Elections have historically had material impacts on various markets, and this year the stakes were as high as ever. After several days of relative uncertainty due to a record number of mail-in ballots, media outlets have confirmed a win for Democratic candidate Joe Biden over President Donald Trump. Although President Trump has not conceded yet, the markets have priced in President-elect Biden’s victory and are preparing for the new administration to begin on January 20, 2021. Jack Plotkin, a former Goldman Sachs financier who spent nearly a decade advising Fortune 500 firms on strategies relating to investment banking and capital markets, elaborates further on the impact of the election on various markets.
Impact of the 2020 Election
For many, the election outcome was in line with expectations given that President-elect Biden held a lead in virtually every poll leading up to November 3. However, Plotkin notes that the market was in a sideways churn leading up to the election, meaning there was fear that the election would be too close to call, heralding weeks and months of uncertainty. The conclusive result by the end of election week offered the market the desired stability and the market responded with an upswing.
Plotkin also points out that investors seem to be satisfied with the down-the-ballot election results in which Republicans have defied the odds to keep their majority in the Senate (although Democrats kept an outside chance of seizing the majority if they can win both run-offs for two seats in Georgia on January 5th). The GOP also narrowed the Democratic majority in the House of Representatives. Studies have shown that stock markets have better returns during periods of a divided government versus one-party control over the executive and legislative branch.

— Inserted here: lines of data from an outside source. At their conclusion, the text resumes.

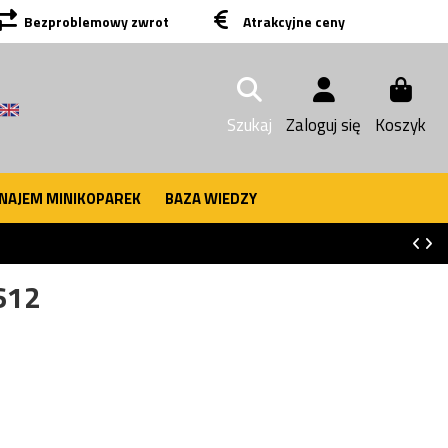
Bezproblemowy zwrot
Atrakcyjne ceny
Szukaj
Zaloguj się
Koszyk
NAJEM MINIKOPAREK
BAZA WIEDZY
612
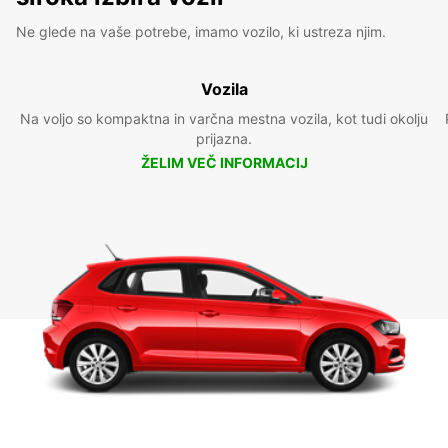
Ne glede na vaše potrebe, imamo vozilo, ki ustreza njim.
Vozila
Na voljo so kompaktna in varčna mestna vozila, kot tudi okolju
prijazna.
ŽELIM VEČ INFORMACIJ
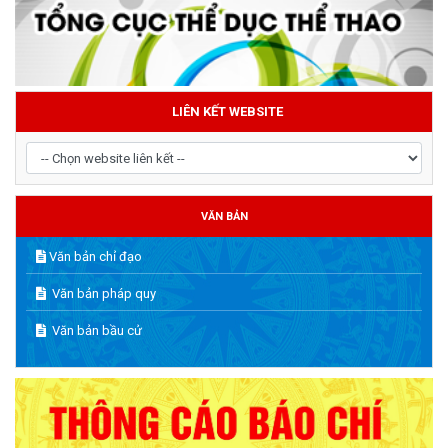
LIÊN KẾT WEBSITE
VĂN BẢN
Văn bản chỉ đạo
Văn bản pháp quy
Văn bản bầu cử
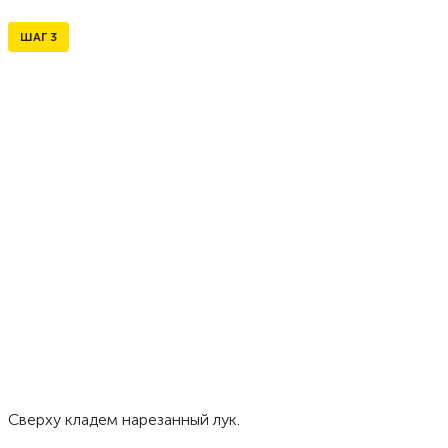
ШАГ
3
Сверху кладем нарезанный лук.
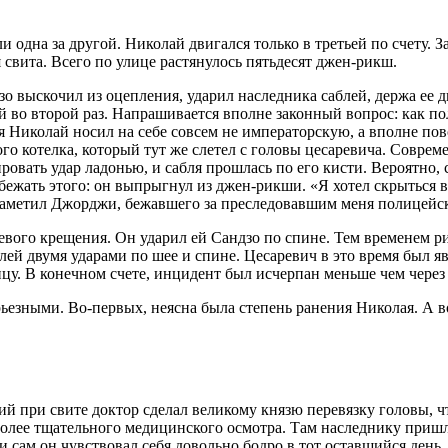
 одна за другой. Николай двигался только в третьей по счету. 
свита. Всего по улице растянулось пятьдесят джен-рикш.
ндзо выскочил из оцепления, ударил наследника саблей, держа ее
ой во второй раз. Напрашивается вполне законный вопрос: как п
ия Николай носил на себе совсем не императорскую, а вполне п
рого котелка, который тут же слетел с головы цесаревича. Совре
кировать удар ладонью, и сабля прошлась по его кисти. Вероятн
бежать этого: он выпрыгнул из джен-рикши. «Я хотел скрыться в
я заметил Джорджи, бежавшего за преследовавшим меня полицейск
евого крещения. Он ударил ей Сандзо по спине. Тем временем р
лей двумя ударами по шее и спине. Цесаревич в это время был я
у. В конечном счете, инцидент был исчерпан меньше чем через 
ьезными. Во-первых, неясна была степень ранения Николая. А в
ший при свите доктор сделал великому князю перевязку головы, ч
 более тщательного медицинского осмотра. Там наследнику при
и сам он чувствовал себя довольно бодро в тот оставшийся ден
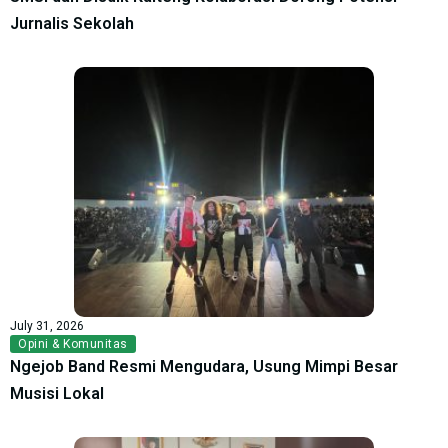
Jurnalis Sekolah
July 31, 2026
Opini & Komunitas
Ngejob Band Resmi Mengudara, Usung Mimpi Besar
Musisi Lokal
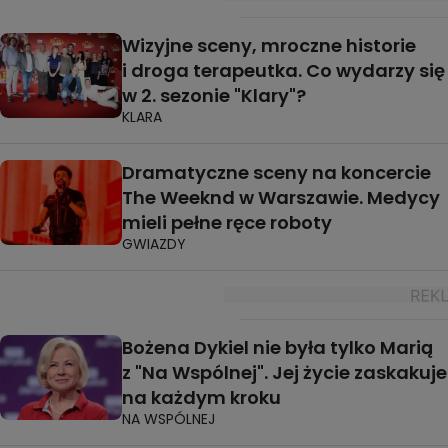
Wizyjne sceny, mroczne historie
i droga terapeutka. Co wydarzy się
w 2. sezonie "Klary"?
KLARA
Dramatyczne sceny na koncercie
The Weeknd w Warszawie. Medycy
mieli pełne ręce roboty
GWIAZDY
Bożena Dykiel nie była tylko Marią
z "Na Wspólnej". Jej życie zaskakuje
na każdym kroku
NA WSPÓLNEJ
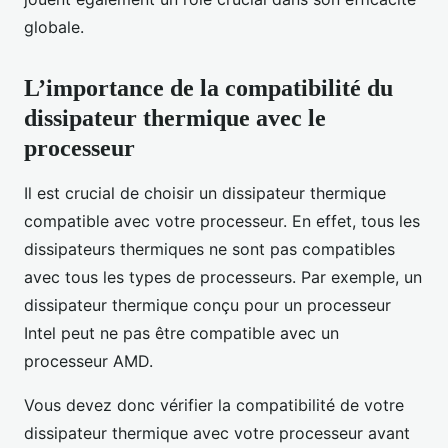
globale.
L’importance de la compatibilité du
dissipateur thermique avec le
processeur
Il est crucial de choisir un dissipateur thermique
compatible avec votre processeur. En effet, tous les
dissipateurs thermiques ne sont pas compatibles
avec tous les types de processeurs. Par exemple, un
dissipateur thermique conçu pour un processeur
Intel peut ne pas être compatible avec un
processeur AMD.
Vous devez donc vérifier la compatibilité de votre
dissipateur thermique avec votre processeur avant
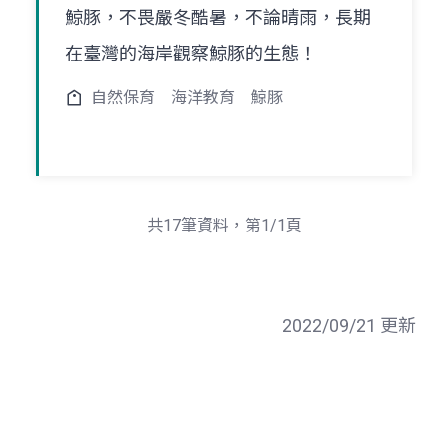
鯨豚，不畏嚴冬酷暑，不論晴雨，長期
在臺灣的海岸觀察鯨豚的生態！
自然保育
海洋教育
鯨豚
共17筆資料，第1/1頁
2022/09/21 更新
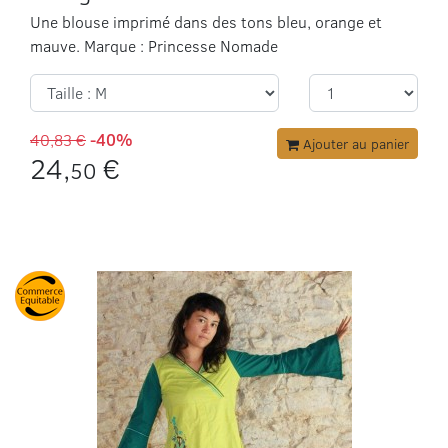
Une blouse imprimé dans des tons bleu, orange et
mauve. Marque : Princesse Nomade
40,83 €
-40%
Ajouter au panier
24,
€
50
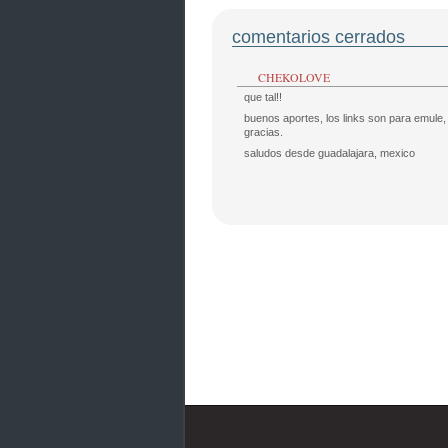
comentarios cerrados
CHEKOLOVE
que tal!!
buenos aportes, los links son para emule, y
gracias.
saludos desde guadalajara, mexico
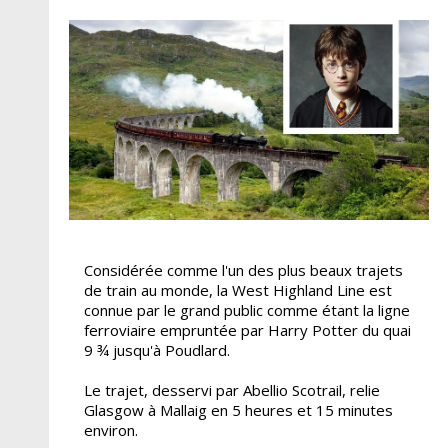
Considérée comme l'un des plus beaux trajets
de train au monde, la West Highland Line est
connue par le grand public comme étant la ligne
ferroviaire empruntée par Harry Potter du quai
9 ¾ jusqu'à Poudlard.
Le trajet, desservi par Abellio Scotrail, relie
Glasgow à Mallaig en 5 heures et 15 minutes
environ.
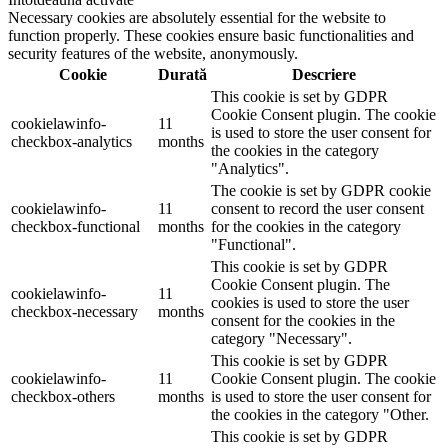
Necessary cookies are absolutely essential for the website to
function properly. These cookies ensure basic functionalities and
security features of the website, anonymously.
Cookie
Durată
Descriere
This cookie is set by GDPR
Cookie Consent plugin. The cookie
cookielawinfo-
11
is used to store the user consent for
checkbox-analytics
months
the cookies in the category
"Analytics".
The cookie is set by GDPR cookie
cookielawinfo-
11
consent to record the user consent
checkbox-functional
months
for the cookies in the category
"Functional".
This cookie is set by GDPR
Cookie Consent plugin. The
cookielawinfo-
11
cookies is used to store the user
checkbox-necessary
months
consent for the cookies in the
category "Necessary".
This cookie is set by GDPR
cookielawinfo-
11
Cookie Consent plugin. The cookie
checkbox-others
months
is used to store the user consent for
the cookies in the category "Other.
This cookie is set by GDPR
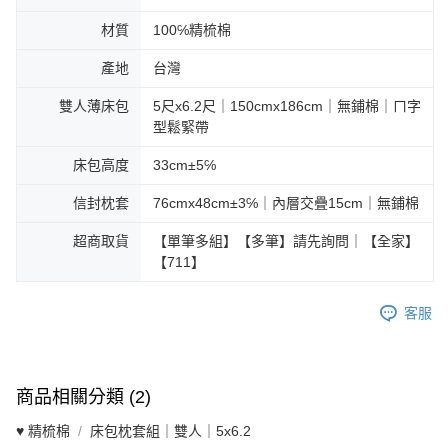
材質
100℅精梳棉
產地
台灣
雙人薄床包
5尺x6.2尺｜150cmx186cm｜無鋪棉｜ㄇ字
型鬆緊帶
床包高度
33cm±5℅
信封枕套
76cmx48cm±3℅｜內層交疊15cm｜無鋪棉
超商取貨
【單筆多組】【多筆】請先詢問｜【全家】
【711】
客服
商品相關分類 (2)
♥ 精梳棉
床包枕套組｜雙人｜5x6.2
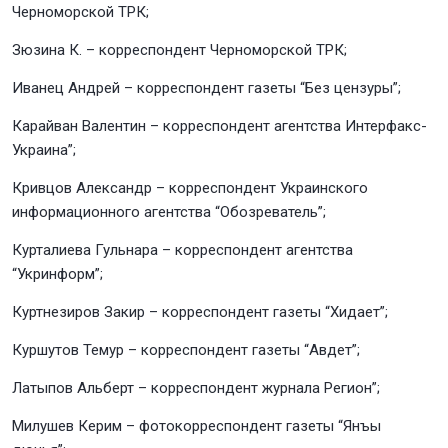
Черноморской ТРК;
Зюзина К. – корреспондент Черноморской ТРК;
Иванец Андрей – корреспондент газеты “Без цензуры”;
Карайван Валентин – корреспондент агентства Интерфакс-
Украина”;
Кривцов Александр – корреспондент Украинского
информационного агентства “Обозреватель”;
Курталиева Гульнара – корреспондент агентства
“Укринформ”;
Куртнезиров Закир – корреспондент газеты “Хидает”;
Куршутов Темур – корреспондент газеты “Авдет”;
Латыпов Альберт – корреспондент журнала Регион”;
Милушев Керим – фотокорреспондент газеты “Янъы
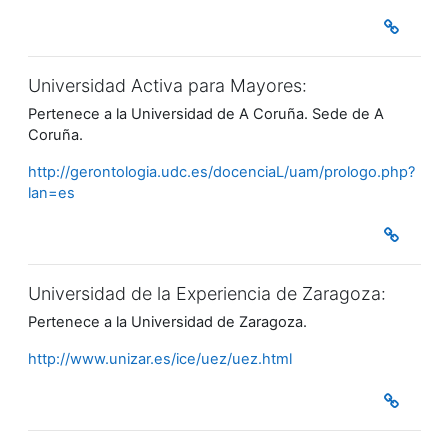
Universidad Activa para Mayores:
Pertenece a la Universidad de A Coruña. Sede de A
Coruña.
http://gerontologia.udc.es/docenciaL/uam/prologo.php?
lan=es
Universidad de la Experiencia de Zaragoza:
Pertenece a la Universidad de Zaragoza.
http://www.unizar.es/ice/uez/uez.html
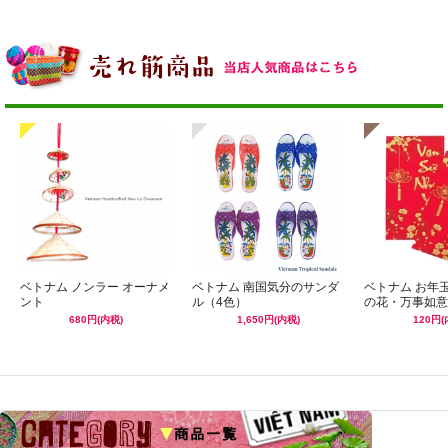
ベトナム ノンラー オーナメ
ベトナム 南国気分のサンダ
ベトナム お年
ント
ル（4色）
の花・万事如意
680円(内税)
1,650円(内税)
120円(
☆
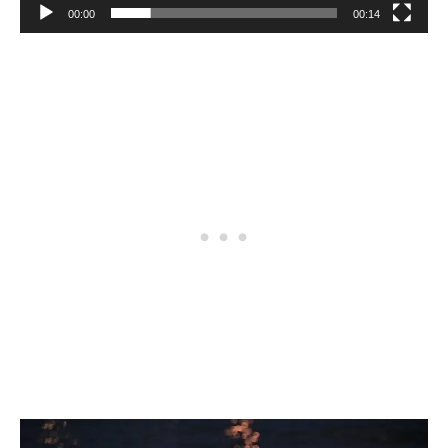
00:00
00:14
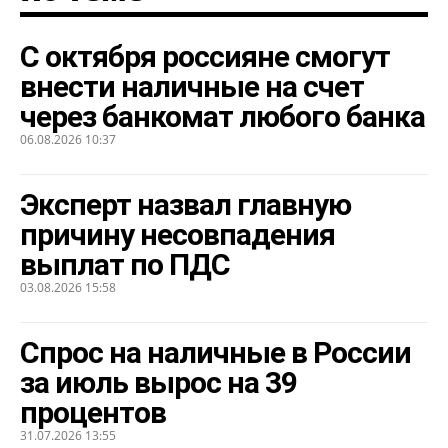
С октября россияне смогут
внести наличные на счет
через банкомат любого банка
06.08.2026 10:37
Эксперт назвал главную
причину несовпадения
выплат по ПДС
03.08.2026 15:58
Спрос на наличные в России
за июль вырос на 39
процентов
31.07.2026 13:55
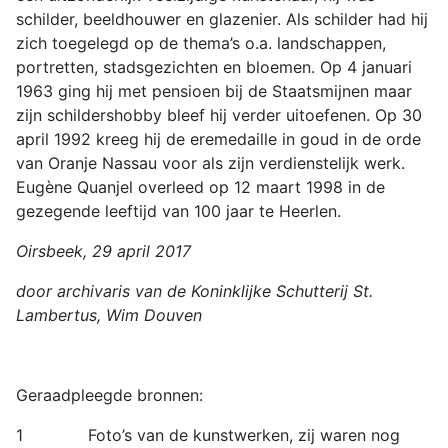
schilder, beeldhouwer en glazenier. Als schilder had hij
zich toegelegd op de thema’s o.a. landschappen,
portretten, stadsgezichten en bloemen. Op 4 januari
1963 ging hij met pensioen bij de Staatsmijnen maar
zijn schildershobby bleef hij verder uitoefenen. Op 30
april 1992 kreeg hij de eremedaille in goud in de orde
van Oranje Nassau voor als zijn verdienstelijk werk.
Eugène Quanjel overleed op 12 maart 1998 in de
gezegende leeftijd van 100 jaar te Heerlen.
Oirsbeek, 29 april 2017
door archivaris van de Koninklijke Schutterij St.
Lambertus, Wim Douven
Geraadpleegde bronnen:
1 Foto’s van de kunstwerken, zij waren nog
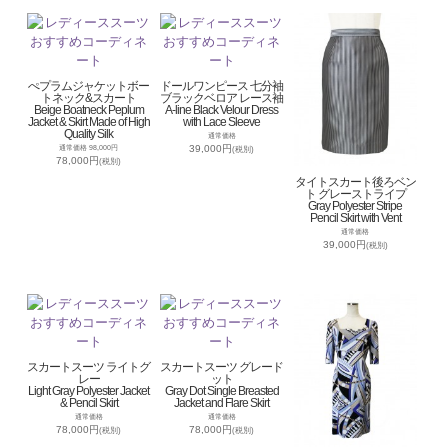
ぺプラムジャケットボー
ドールワンピース 七分袖
トネック&スカート
ブラックベロア レース袖
Beige Boatneck Peplum
A-line Black Velour Dress
Jacket & Skirt Made of High
with Lace Sleeve
Quality Silk
通常価格
39,000円
通常価格 98,000円
(税別)
78,000円
(税別)
タイトスカート後ろベン
ト グレーストライプ
Gray Polyester Stripe
Pencil Skirt with Vent
通常価格
39,000円
(税別)
スカートスーツ ライトグ
スカートスーツ グレード
レー
ット
Light Gray Polyester Jacket
Gray Dot Single Breasted
& Pencil Skirt
Jacket and Flare Skirt
通常価格
通常価格
78,000円
78,000円
(税別)
(税別)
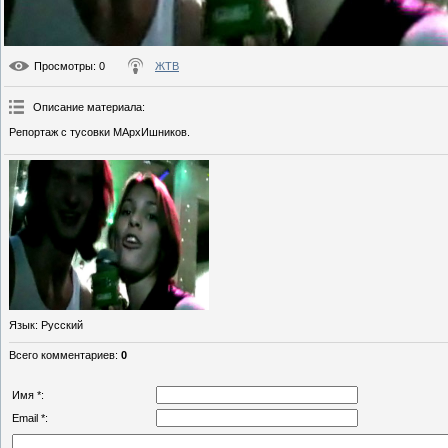
Просмотры
: 0
ЖТВ
Описание материала
:
Репортаж с тусовки МАрхИшников.
Язык
: Русский
Всего комментариев
:
0
Имя *:
Email *:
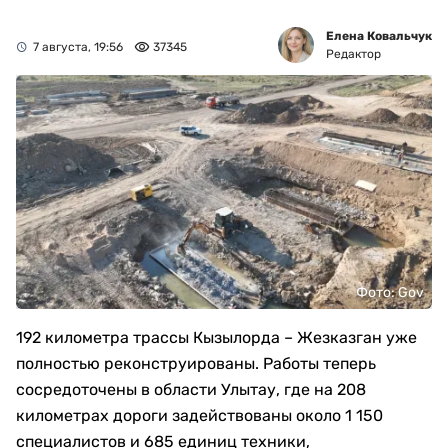
Елена Ковальчук
7 августа, 19:56
37345
Редактор
Фото: Gov
192 километра трассы Кызылорда – Жезказган уже
полностью реконструированы. Работы теперь
сосредоточены в области Улытау, где на 208
километрах дороги задействованы около 1 150
специалистов и 685 единиц техники,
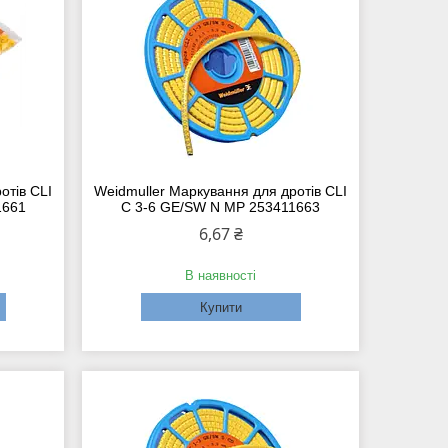
отів CLI
Weidmuller Маркування для дротів CLI
1661
C 3-6 GE/SW N MP 253411663
6,67 ₴
В наявності
Купити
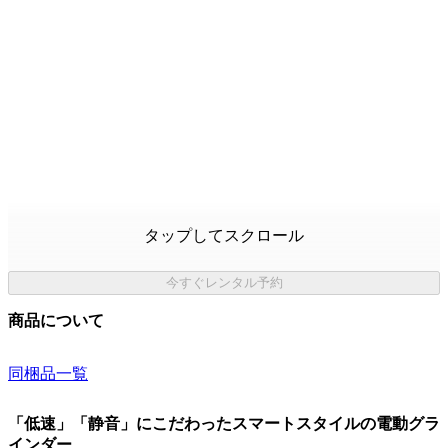
タップしてスクロール
今すぐレンタル予約
商品について
同梱品一覧
「低速」「静音」にこだわったスマートスタイルの電動グラ
インダー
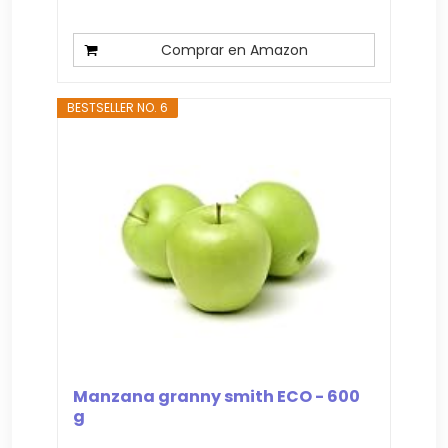
Comprar en Amazon
BESTSELLER NO. 6
Manzana granny smith ECO - 600
g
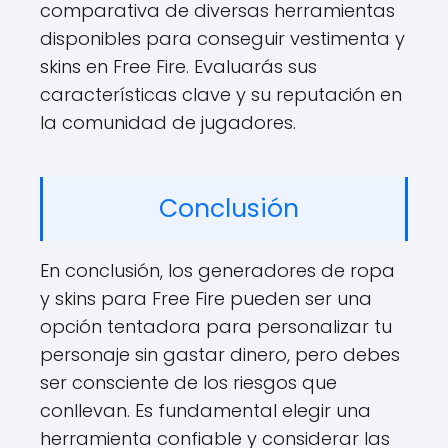
comparativa de diversas herramientas
disponibles para conseguir vestimenta y
skins en Free Fire. Evaluarás sus
características clave y su reputación en
la comunidad de jugadores.
Conclusión
En conclusión, los generadores de ropa
y skins para Free Fire pueden ser una
opción tentadora para personalizar tu
personaje sin gastar dinero, pero debes
ser consciente de los riesgos que
conllevan. Es fundamental elegir una
herramienta confiable y considerar las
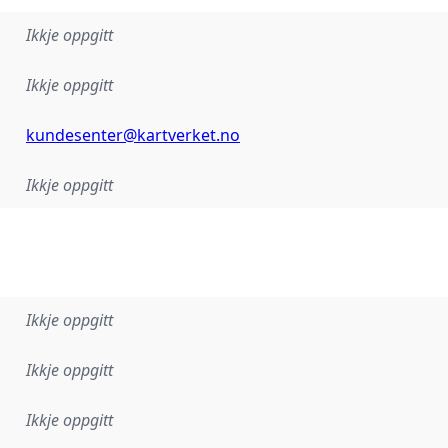
Ikkje oppgitt
Ikkje oppgitt
kundesenter@kartverket.no
Ikkje oppgitt
Ikkje oppgitt
Ikkje oppgitt
Ikkje oppgitt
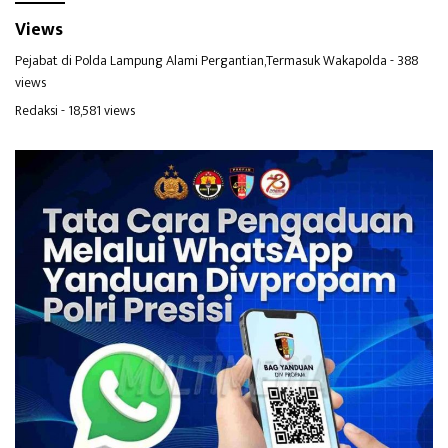
Views
Pejabat di Polda Lampung Alami Pergantian,Termasuk Wakapolda
- 388
views
Redaksi
- 18,581 views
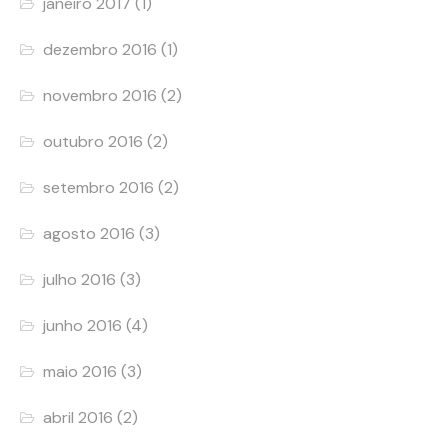
janeiro 2017
(1)
dezembro 2016
(1)
novembro 2016
(2)
outubro 2016
(2)
setembro 2016
(2)
agosto 2016
(3)
julho 2016
(3)
junho 2016
(4)
maio 2016
(3)
abril 2016
(2)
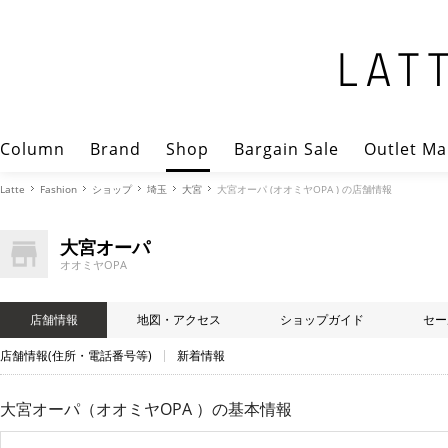
Column
Brand
Shop
Bargain Sale
Outlet Ma
Latte
Fashion
ショップ
埼玉
大宮
大宮オーパ (オオミヤOPA ) の店舗情報
大宮オーパ
オオミヤOPA
店舗情報
地図・アクセス
ショップガイド
セー
店舗情報(住所・電話番号等)
新着情報
大宮オーパ（オオミヤOPA ）
の基本情報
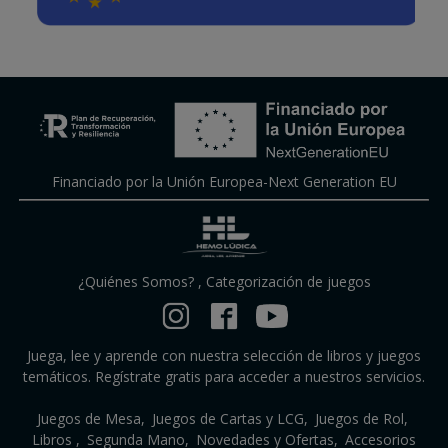
Financiado por la Unión Europea-Next Generation EU
¿Quiénes Somos?
,
Categorización de juegos
Juega, lee y aprende con nuestra selección de libros y juegos
temáticos. Regístrate gratis para acceder a nuestros servicios.
Juegos de Mesa
Juegos de Cartas y LCG
Juegos de Rol
Libros
Segunda Mano
Novedades y Ofertas
Accesorios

Plotkin further highlights that some analysts argue that Wall Street got the best of both worlds: a steady and moderate Democratic president and a pro-business Republican majority in the Senate.
Plotkin, who spent nearly a decade as a strategist for the leading investment bank Goldman Sachs, further adds that tech companies are most likely satisfied with the election outcome, given their recent spats with the Trump administration. Moreover, they are also looking likely to escape a regulatory crackdown or a possible break-up that some Democratic senators have threatened in the event they carry both chambers of Congress.
The Election and Foreign Markets
Sectors and businesses that have close collaborations with China will also be satisfied, as the Biden administration is expected to take on a more measured approach to conduct business with one of America’s largest economic partners and competitors. Generally, Plotkin adds, the emerging markets could benefit from the stable foreign and trade policy expected under President-elect Biden.
On the other hand, Plotkin suggests that a prolonged uncertainty over a COVID-19 stimulus package could have a potentially negative impact on markets. Before collapsing, a deal between the Trump administration and House Democrats looked likely weeks before the election, and some investors had counted on an overwhelming Democratic victory and a generous bill that would probably be on Biden’s table immediately after inauguration. Plotkin adds that there is now likely to be another round of bipartisan negotiations, meaning uncertain timing and outcome. Furthermore, with a number of Senate Republicans opposing large fiscal measures and ongoing negotiations, a stimulus package could be materially smaller than expected. This, in turn would increase the possibility of a slow recovery or even a double-bottom recession.
In the face of what will likely be a less ambitious fiscal policy, bonds have a chance to continue their rally. However, Plotkin notes that treasury yields are still likely to stay low under a new administration, with some investors fearing economic stagnation rather than inflation. By keeping its flagship rate near zero, the Federal Reserve has given up its ability to go lower and relinquished an important lever for spurring economic activity.
The Election and Commodities
As for commodities, Plotkin points out that oil and gas could face a dual squeeze – from both pandemic-related slowdowns and increased regulatory obstacles. President-elect Biden has alluded to restricting new permits for drilling on federal land. However, drilling companies have managed to stockpile permits for several years ahead, so the immediate impact is uncertain. Looking globally, the new administration could seek a new deal with Iran on nuclear weapons and, if sanctions were to be relaxed, there could be added downward pressure on oil prices from Iranian reserves.
Plotkin goes on to say that markets have likely already priced in the election news and that investors are looking forward to other developments that could impact events in 2021. In particular, the announcement by pharmaceutical giant Pfizer that their coronavirus vaccine showed 90% efficacy during Phase 3 trials sent a shockwave through the markets. In particular, the announcement triggered a shift toward sectors that struggled as a result of pandemic-driven lockdowns, such as airlines and hospitality. Overall, while the election did affect markets, Plotkin highlights that the timing, efficacy, and distribution of a vaccine is probably going to be the most powerful big picture driver of market trends in 2021.